Friday, March 14, 2014

Press Day at the Luminarium at Discovery Green

I intended to post what follows to the NWHPC Meet Up site but it was too long so I moved it here.
If you enjoy working with color. If you enjoy discovering line and shape. If you just like being in a really weird but special place you must go to the Architect of Air luminarium.

For those that do not know what a luminarium is it is an inflatable playhouse you would have given your eye teeth for when you were a kid but didn’t know it. It’s a fun house for kids of all ages even seventy-five year olds. It is an inflatable building of unbelievably lit rooms connected by tunnels. It's like taking a weird trip through your digestive system.or blood vessels. LOL

I know no one gives a hoot about how I shot the luminarium but sometimes people do ask so I will share along with my list of things you should do.

(1) take the very widest and fastest lens that you own—or rent or borrow one. All of the light in the luminarium comes from the sunlight coming through translucent colored panels. Actually the luminarium is a deadly dull gray inside—you are photographing the light from the colored panels. DO NOT even consider flash—you might as well say home and save your $10. Almost all of the photos I posted were shot with the equivalent of a 35mm lens. I am going back with the Nikon and use the 17-35mm. May even take the 11mm. It is not very bright so you need to have as fast a lens as possible. I have a f/2.8 and was shooting at 800 ISO. I shot manual and did a lot of setting changes. Depended on the Histrogram and went to the left. .(sidenote: about 30 photographers shot the luminarium today--Debi was the only one using a tripod. The rest of us upped ISO and hand held. Tripods will be difficult on the days the crowds are there.)

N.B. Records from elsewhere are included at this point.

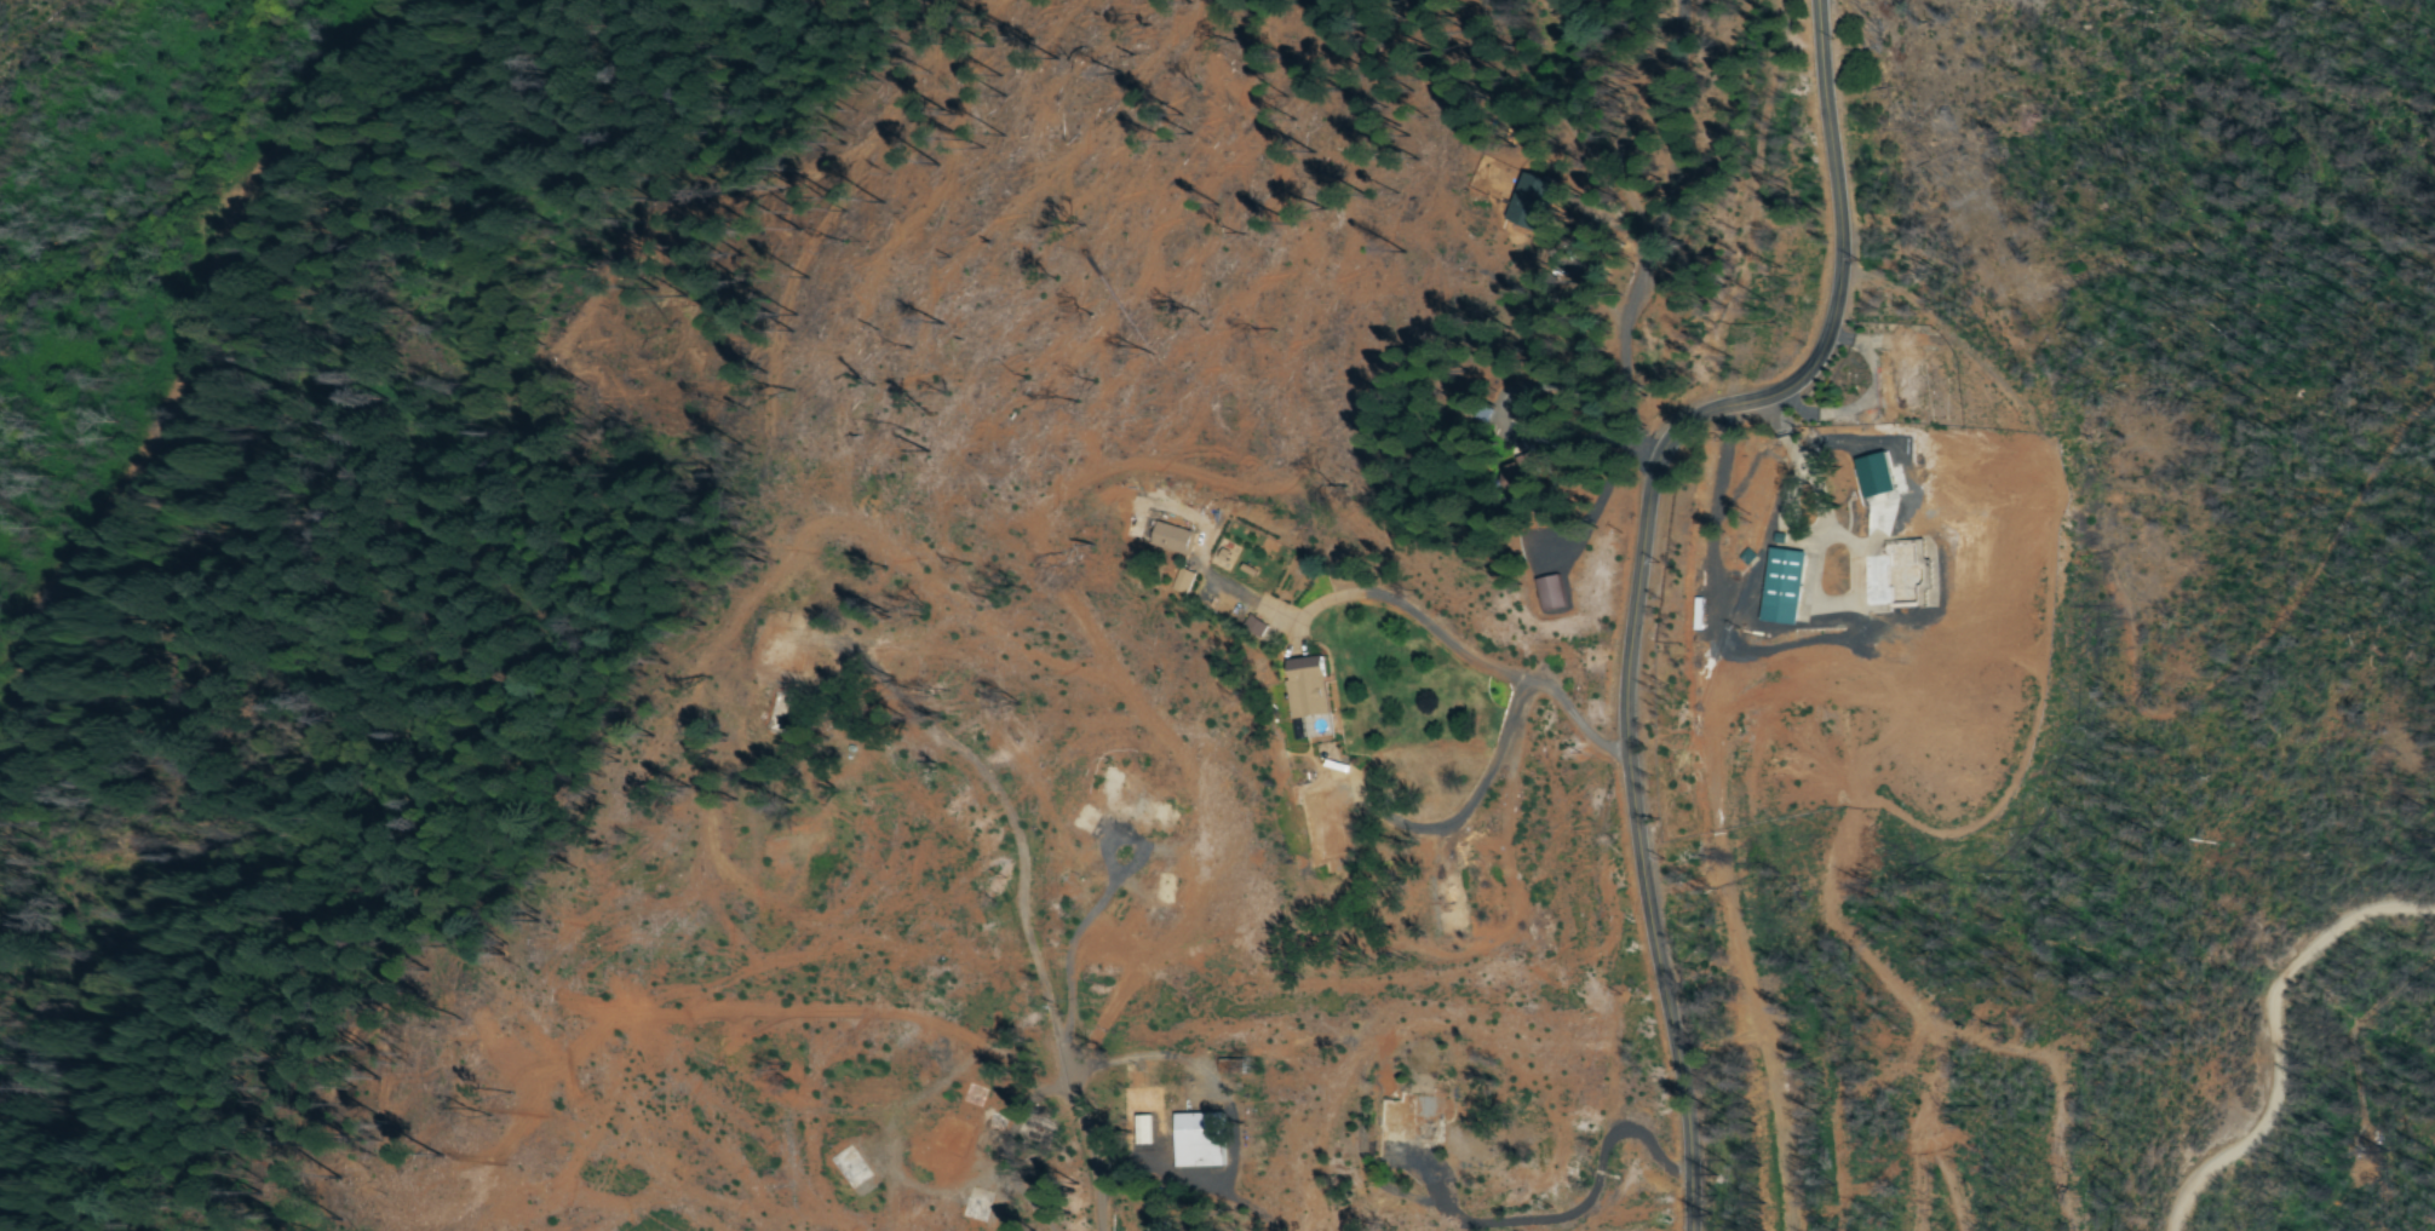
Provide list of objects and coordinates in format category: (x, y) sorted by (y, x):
road: (1672, 141)
road: (1753, 305)
road: (1640, 568)
building: (1788, 588)
building: (1310, 694)
road: (1763, 989)
road: (2273, 1040)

(2) Don’t concern yourself with ‘true’ color or accurate exposure. If you do, you are going to come home with dull washed out photographs. Underexpose! It is much better, IMHO, to apply a little noise reduction and end up with rich, vibrant, image empowering color. That’s an opinion.

(3) Last year the reds came out orange. The greens were gosh awful dull. Experience is a good teacher. This year I shot on AUTO WB and processed the RAW files as SHADE. Did wonders for the reds and the greens.

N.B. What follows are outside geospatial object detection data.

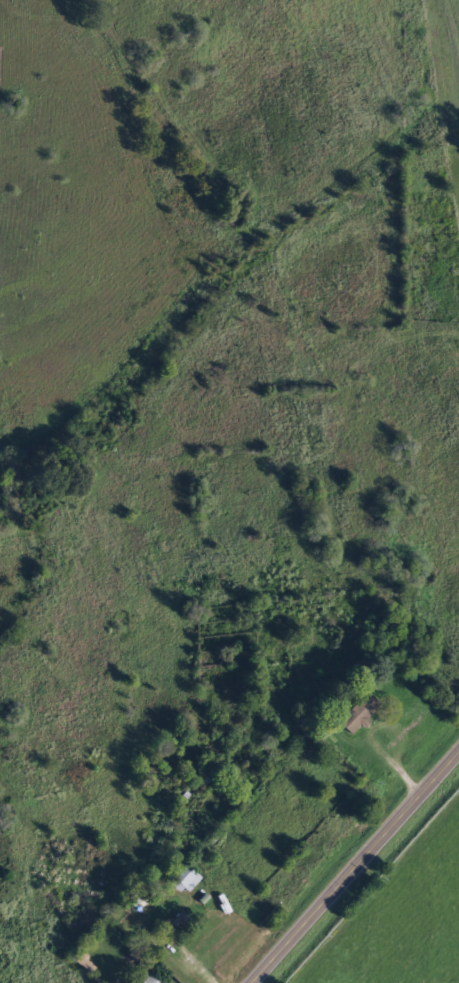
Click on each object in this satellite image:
building: (357, 714)
road: (354, 866)
building: (185, 880)
building: (149, 980)

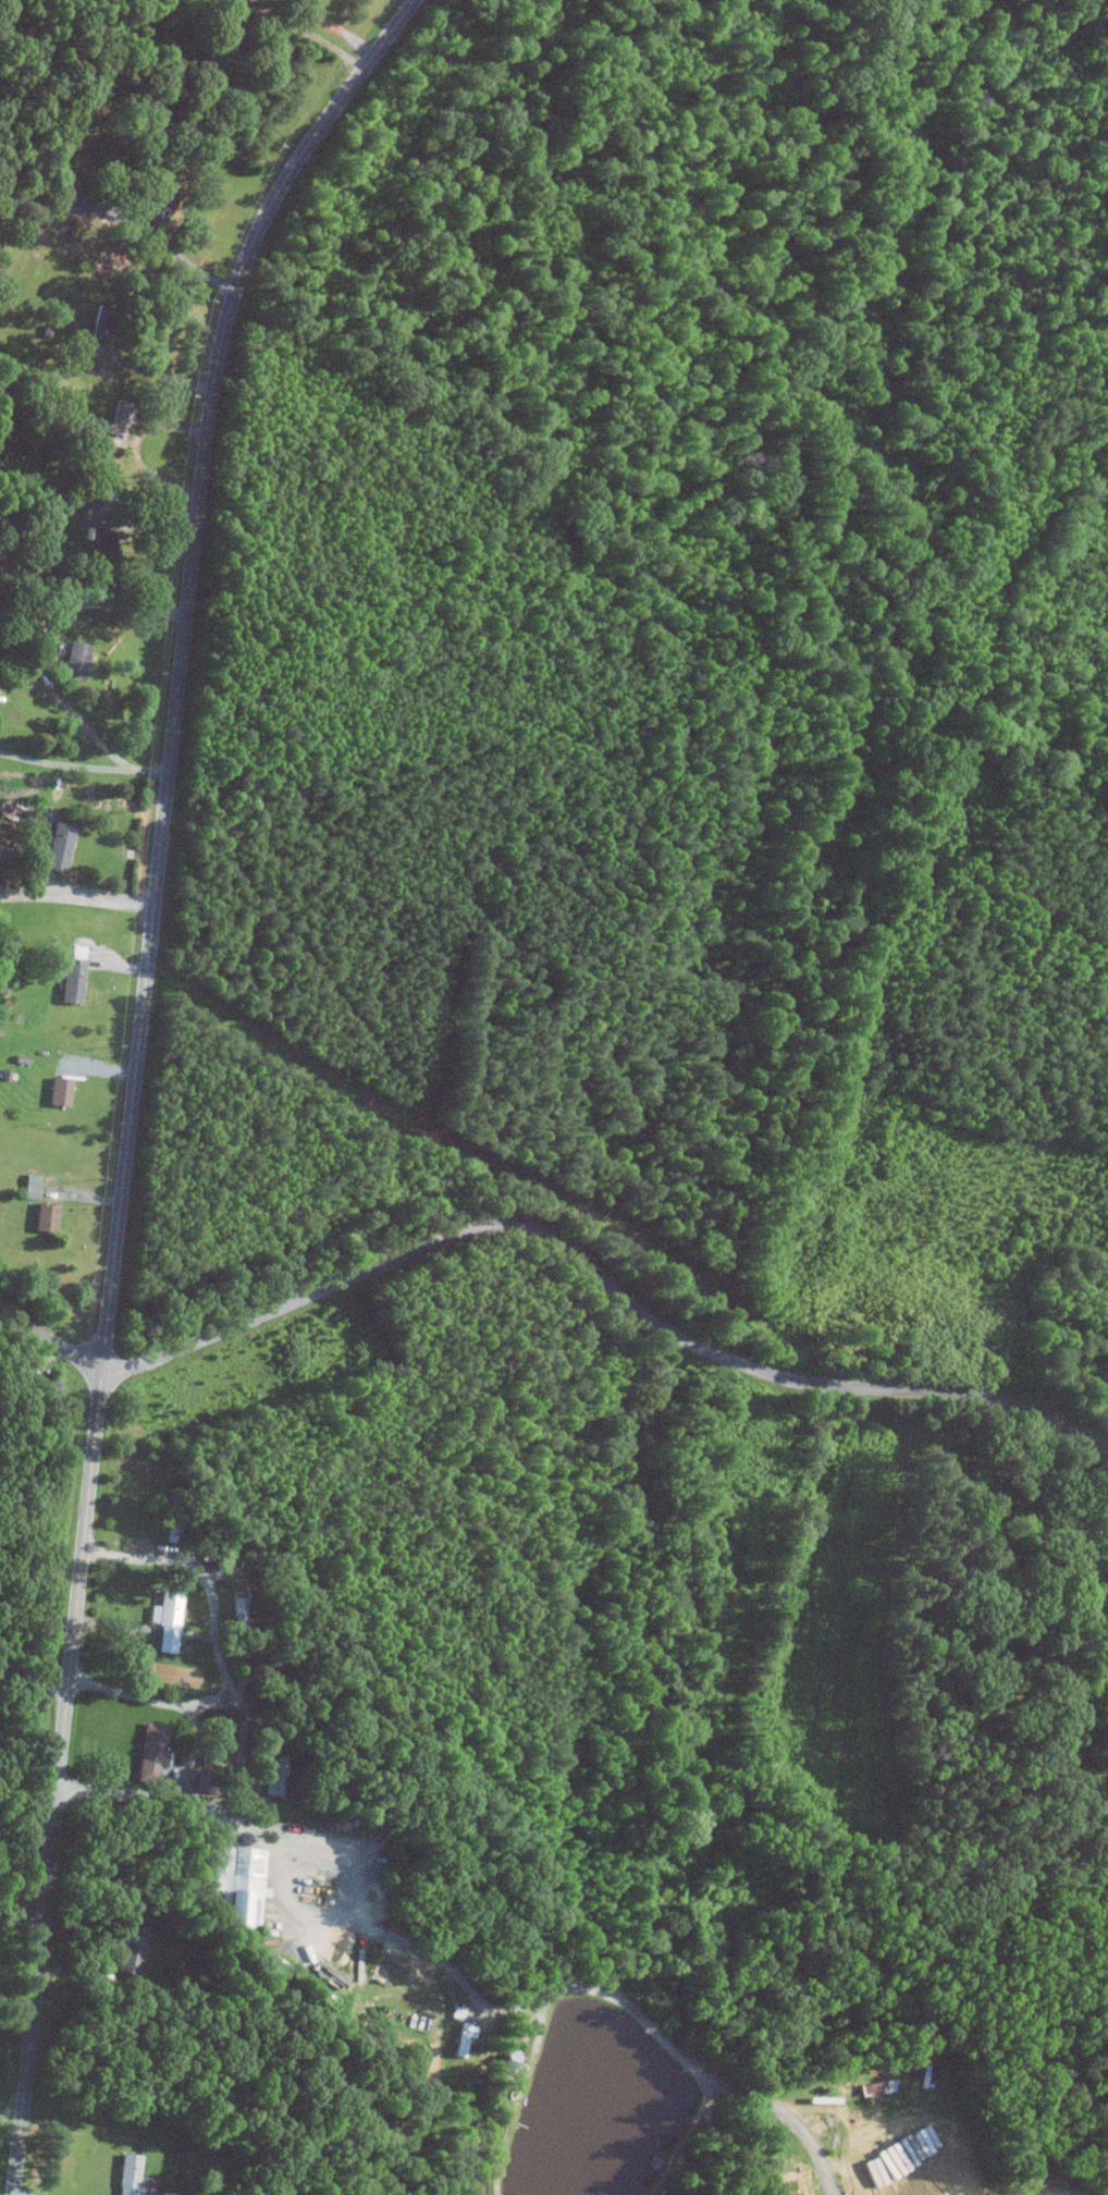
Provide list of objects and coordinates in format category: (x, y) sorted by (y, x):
road: (311, 32)
building: (161, 203)
road: (181, 259)
building: (101, 324)
road: (159, 375)
building: (119, 424)
road: (119, 522)
building: (103, 546)
road: (40, 591)
road: (92, 605)
building: (76, 662)
road: (59, 698)
road: (83, 765)
building: (59, 847)
road: (76, 898)
building: (71, 980)
road: (134, 1071)
building: (58, 1090)
building: (43, 1216)
road: (599, 1281)
road: (49, 1340)
building: (165, 1619)
road: (221, 1656)
road: (13, 1672)
building: (998, 1672)
road: (13, 1681)
road: (47, 1686)
building: (148, 1751)
road: (193, 1754)
road: (239, 1760)
road: (25, 1832)
building: (235, 1882)
road: (22, 1920)
building: (128, 1950)
road: (462, 1979)
road: (17, 1987)
building: (461, 2038)
building: (508, 2054)
building: (871, 2089)
road: (10, 2112)
building: (126, 2174)
road: (150, 2193)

(4) As I suggested, I shot on 800 ISO, applied a small amount of noise correction to compensate for both the increased ISO and for the underexposure—both contribute noise. Then I added a very, very small amount of local tone mapping which seems to give an additional roundness to the surfaces. Not an absolute but the way I did it.

Last tip. If you can possibly go Monday the 17th and give them you email address at the ticket booth you can get in for half price, $5.

Beauregard and I were able to get in today for the press tour when there were less than thirty people outside of the staff. It won’t be that way for the rest of the time it is here. Lines will be long, time inside will be limited and it will be difficult to get a photograph without someone in it—but believe me it will be worth it anyway. It's a great place for people pictures.

Here is a link to my blog ( I will not get them all processed for a day or so) and click on the Flickr or the Photonet links on the right. If you are interested come back later to see all of the photos. Flickr will be in the March set and Photonet will be in the Recent Images folder.

The AofA is from Australia. Thanks to my Olympus, we got to talk to the man that travels with the luminaruium. Quite a nice chap that shoots the Olympus M1. He came over because he noticed my camera. We had a great talk about cameras in addition to the luminarium. Almost threw a shrimp on the barbie.


This is Debi talking to the guy from Australia. I thought he said he designed the luminarium but Debi says that is wrong.

This is using on camera flash set to -3 compensation to open up the shadows
ADDENDUM:  For some reason the colors seem washed out on this site. Take the Photonet link in the upper right of the home page and look at Recent Images. The colors are much closer there to what I have processed.


  1. AWESOME photos, Gary!!! (except for the ones that look like sorta like my recent colonoscopy ones). lol Seriously, they are gorgeous and I appreciate all the great tips as well. Some of the processing is more sophisticated than I can do, but it will be fun to see what I can come up with. I''m going to try to make it on the last day, so it will probably be a zoo! I look forward to seeing more.

  2. Jan, thank you. I am a little disappointed in the colors on this site, the last to in particular. Click on the Flickr link and look at them there because they appear much closer to the colors I processed.

  3. Sorry, look in the Photonet link. Flickr is acting up again so right now I can't post.

  4. Saw them on photonet. Every one is beautiful, and all so very different. Would make a nice gallery collection!

  5. Thank you, Jan. Still got a lot that I haven't had time to process. Heated for Hooks Airport to photograph the Collingsworth Foundation WWII planes at sunrise. Was hoping for inclement weather to add a little atmosphere.